- _THE TASK_:
Reproduce word for word everything in the records from the line containing "50 rue Chanzy - 28000 Chartres" down to the line containing "макулатуры. Ближайший территориально", with both of those lines included.

- _Text extracted page by page_:
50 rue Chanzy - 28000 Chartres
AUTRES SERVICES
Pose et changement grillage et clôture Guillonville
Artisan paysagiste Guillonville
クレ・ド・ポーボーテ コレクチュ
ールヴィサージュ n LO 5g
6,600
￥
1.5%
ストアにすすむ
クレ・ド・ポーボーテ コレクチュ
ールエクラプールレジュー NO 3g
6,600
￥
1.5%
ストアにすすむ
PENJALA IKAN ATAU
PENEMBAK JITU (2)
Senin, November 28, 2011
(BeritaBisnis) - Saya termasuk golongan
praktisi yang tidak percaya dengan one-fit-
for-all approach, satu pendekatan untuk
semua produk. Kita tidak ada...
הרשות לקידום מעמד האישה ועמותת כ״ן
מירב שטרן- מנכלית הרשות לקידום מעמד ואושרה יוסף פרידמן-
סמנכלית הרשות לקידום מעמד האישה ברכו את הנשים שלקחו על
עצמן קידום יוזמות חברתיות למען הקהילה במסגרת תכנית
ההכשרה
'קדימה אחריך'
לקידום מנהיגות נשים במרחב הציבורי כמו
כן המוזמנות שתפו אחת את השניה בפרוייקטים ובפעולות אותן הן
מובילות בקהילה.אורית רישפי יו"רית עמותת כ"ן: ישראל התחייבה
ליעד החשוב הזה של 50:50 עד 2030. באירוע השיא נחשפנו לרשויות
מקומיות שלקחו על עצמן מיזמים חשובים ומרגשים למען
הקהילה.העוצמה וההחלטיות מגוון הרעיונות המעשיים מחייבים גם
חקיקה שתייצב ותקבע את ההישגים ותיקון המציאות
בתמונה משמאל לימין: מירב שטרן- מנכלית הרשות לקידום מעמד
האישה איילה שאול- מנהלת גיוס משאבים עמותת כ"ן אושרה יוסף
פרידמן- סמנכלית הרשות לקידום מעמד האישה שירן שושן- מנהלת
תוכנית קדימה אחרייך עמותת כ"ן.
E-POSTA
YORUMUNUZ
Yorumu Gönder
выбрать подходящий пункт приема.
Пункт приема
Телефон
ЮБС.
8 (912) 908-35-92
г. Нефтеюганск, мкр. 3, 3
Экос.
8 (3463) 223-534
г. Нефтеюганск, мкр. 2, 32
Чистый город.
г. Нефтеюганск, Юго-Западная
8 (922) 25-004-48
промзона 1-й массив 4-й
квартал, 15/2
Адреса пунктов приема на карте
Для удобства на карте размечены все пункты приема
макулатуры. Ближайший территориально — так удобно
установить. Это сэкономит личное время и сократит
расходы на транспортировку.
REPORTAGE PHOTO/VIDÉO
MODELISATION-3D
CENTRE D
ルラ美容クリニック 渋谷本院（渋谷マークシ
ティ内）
---
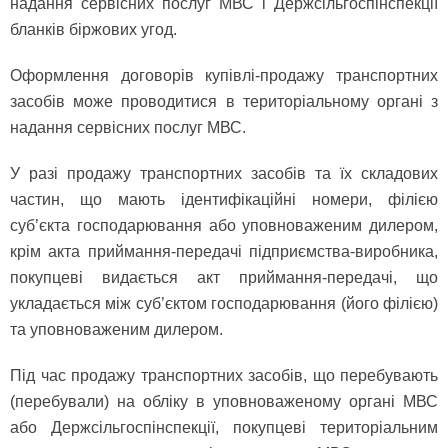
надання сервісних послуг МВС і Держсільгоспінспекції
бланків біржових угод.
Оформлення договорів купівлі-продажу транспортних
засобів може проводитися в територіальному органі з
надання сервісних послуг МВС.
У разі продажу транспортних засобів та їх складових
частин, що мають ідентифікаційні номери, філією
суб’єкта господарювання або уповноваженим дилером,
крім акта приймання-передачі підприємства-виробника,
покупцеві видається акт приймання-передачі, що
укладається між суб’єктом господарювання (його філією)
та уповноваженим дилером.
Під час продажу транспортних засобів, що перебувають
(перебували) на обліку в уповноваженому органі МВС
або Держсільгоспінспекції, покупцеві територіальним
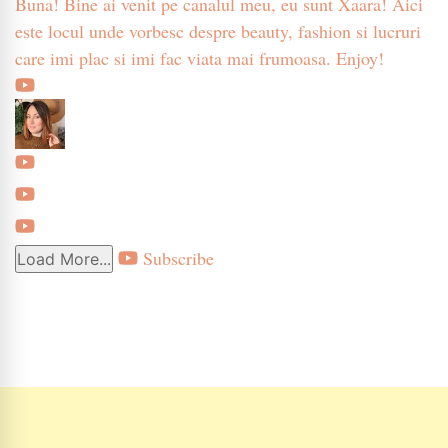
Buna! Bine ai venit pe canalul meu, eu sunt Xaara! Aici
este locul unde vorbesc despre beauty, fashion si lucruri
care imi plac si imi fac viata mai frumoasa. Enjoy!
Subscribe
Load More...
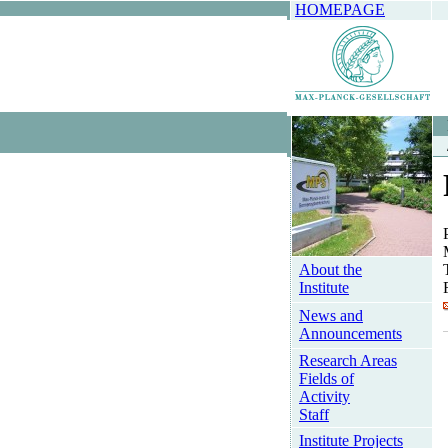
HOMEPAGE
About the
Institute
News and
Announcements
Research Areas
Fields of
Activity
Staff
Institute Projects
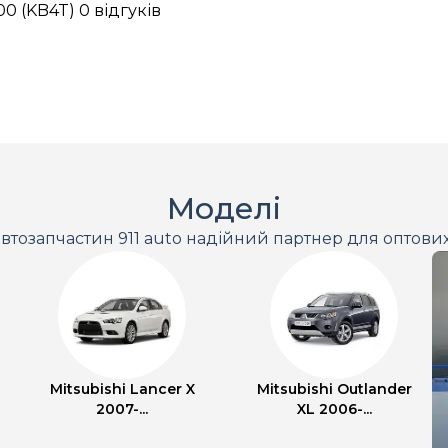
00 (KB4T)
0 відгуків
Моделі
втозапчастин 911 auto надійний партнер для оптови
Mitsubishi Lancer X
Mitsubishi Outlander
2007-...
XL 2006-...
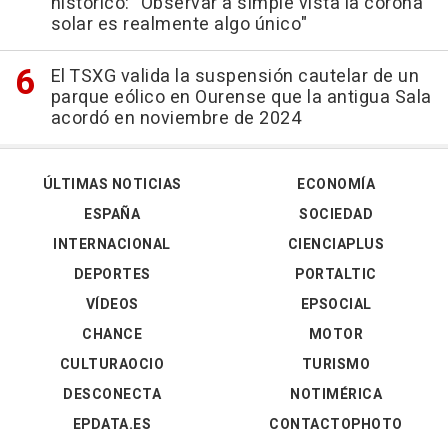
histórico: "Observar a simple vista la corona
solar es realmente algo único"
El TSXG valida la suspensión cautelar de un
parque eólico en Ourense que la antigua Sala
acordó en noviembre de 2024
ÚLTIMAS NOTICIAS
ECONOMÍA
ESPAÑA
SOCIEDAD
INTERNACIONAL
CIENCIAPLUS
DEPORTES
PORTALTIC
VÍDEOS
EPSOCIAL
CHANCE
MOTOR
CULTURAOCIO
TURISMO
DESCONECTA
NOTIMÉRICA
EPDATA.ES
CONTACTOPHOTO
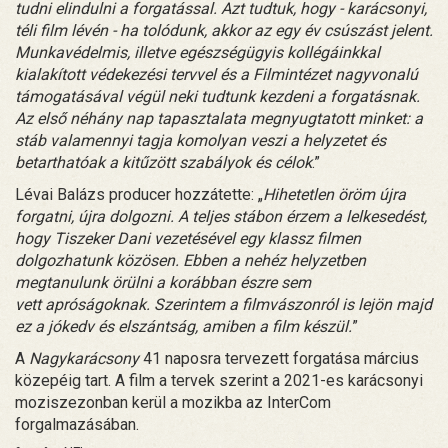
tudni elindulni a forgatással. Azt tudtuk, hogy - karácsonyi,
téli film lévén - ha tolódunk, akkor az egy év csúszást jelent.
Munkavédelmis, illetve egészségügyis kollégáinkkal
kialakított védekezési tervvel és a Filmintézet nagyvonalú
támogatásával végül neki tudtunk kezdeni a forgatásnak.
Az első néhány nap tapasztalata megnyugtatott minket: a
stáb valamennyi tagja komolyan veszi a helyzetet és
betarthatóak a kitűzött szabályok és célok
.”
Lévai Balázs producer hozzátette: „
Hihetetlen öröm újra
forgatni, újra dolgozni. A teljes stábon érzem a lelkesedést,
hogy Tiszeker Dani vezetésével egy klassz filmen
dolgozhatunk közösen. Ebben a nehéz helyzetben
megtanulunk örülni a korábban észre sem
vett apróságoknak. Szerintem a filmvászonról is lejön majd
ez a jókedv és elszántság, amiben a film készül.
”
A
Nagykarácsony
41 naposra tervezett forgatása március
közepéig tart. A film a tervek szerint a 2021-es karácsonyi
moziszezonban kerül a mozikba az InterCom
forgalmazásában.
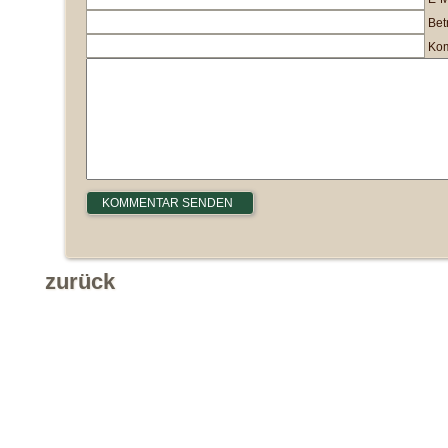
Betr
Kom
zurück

- _EXERCISE SOLUTION_:
50 rue Chanzy - 28000 Chartres
AUTRES SERVICES
Pose et changement grillage et clôture Guillonville
Artisan paysagiste Guillonville
クレ・ド・ポーボーテ コレクチュ
ールヴィサージュ n LO 5g
6,600
￥
1.5%
ストアにすすむ
クレ・ド・ポーボーテ コレクチュ
ールエクラプールレジュー NO 3g
6,600
￥
1.5%
ストアにすすむ
PENJALA IKAN ATAU
PENEMBAK JITU (2)
Senin, November 28, 2011
(BeritaBisnis) - Saya termasuk golongan
praktisi yang tidak percaya dengan one-fit-
for-all approach, satu pendekatan untuk
semua produk. Kita tidak ada...
הרשות לקידום מעמד האישה ועמותת כ״ן
מירב שטרן- מנכלית הרשות לקידום מעמד ואושרה יוסף פרידמן-
סמנכלית הרשות לקידום מעמד האישה ברכו את הנשים שלקחו על
עצמן קידום יוזמות חברתיות למען הקהילה במסגרת תכנית
ההכשרה
'קדימה אחריך'
לקידום מנהיגות נשים במרחב הציבורי כמו
כן המוזמנות שתפו אחת את השניה בפרוייקטים ובפעולות אותן הן
מובילות בקהילה.אורית רישפי יו"רית עמותת כ"ן: ישראל התחייבה
ליעד החשוב הזה של 50:50 עד 2030. באירוע השיא נחשפנו לרשויות
מקומיות שלקחו על עצמן מיזמים חשובים ומרגשים למען
הקהילה.העוצמה וההחלטיות מגוון הרעיונות המעשיים מחייבים גם
חקיקה שתייצב ותקבע את ההישגים ותיקון המציאות
בתמונה משמאל לימין: מירב שטרן- מנכלית הרשות לקידום מעמד
האישה איילה שאול- מנהלת גיוס משאבים עמותת כ"ן אושרה יוסף
פרידמן- סמנכלית הרשות לקידום מעמד האישה שירן שושן- מנהלת
תוכנית קדימה אחרייך עמותת כ"ן.
E-POSTA
YORUMUNUZ
Yorumu Gönder
выбрать подходящий пункт приема.
Пункт приема
Телефон
ЮБС.
8 (912) 908-35-92
г. Нефтеюганск, мкр. 3, 3
Экос.
8 (3463) 223-534
г. Нефтеюганск, мкр. 2, 32
Чистый город.
г. Нефтеюганск, Юго-Западная
8 (922) 25-004-48
промзона 1-й массив 4-й
квартал, 15/2
Адреса пунктов приема на карте
Для удобства на карте размечены все пункты приема
макулатуры. Ближайший территориально — так удобно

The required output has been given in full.